§ Requirement: The following data needs to be repeated exactly, with all images excluded.

§ Data for review:
....

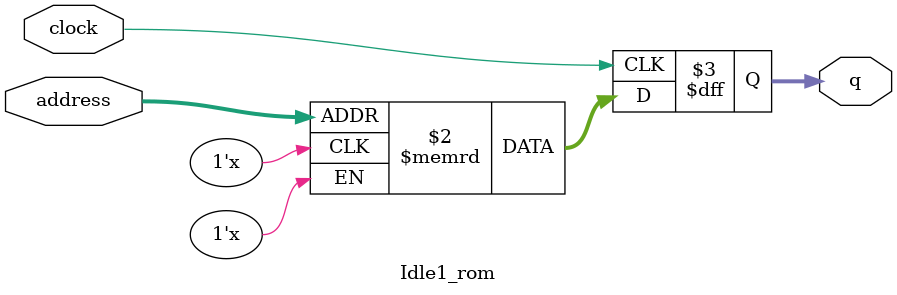
<source format=sv>
module Idle1_rom (
	input logic clock,
	input logic [12:0] address,
	output logic [2:0] q
);

logic [2:0] memory [0:5399] /* synthesis ram_init_file = "./Idle1/Idle1.mif" */;

always_ff @ (posedge clock) begin
	q <= memory[address];
end

endmodule

</source>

....

§ Answer below:
<source format=sv>
module Idle1_rom (
	input logic clock,
	input logic [12:0] address,
	output logic [2:0] q
);

logic [2:0] memory [0:5399] /* synthesis ram_init_file = "./Idle1/Idle1.mif" */;

always_ff @ (posedge clock) begin
	q <= memory[address];
end

endmodule

</source>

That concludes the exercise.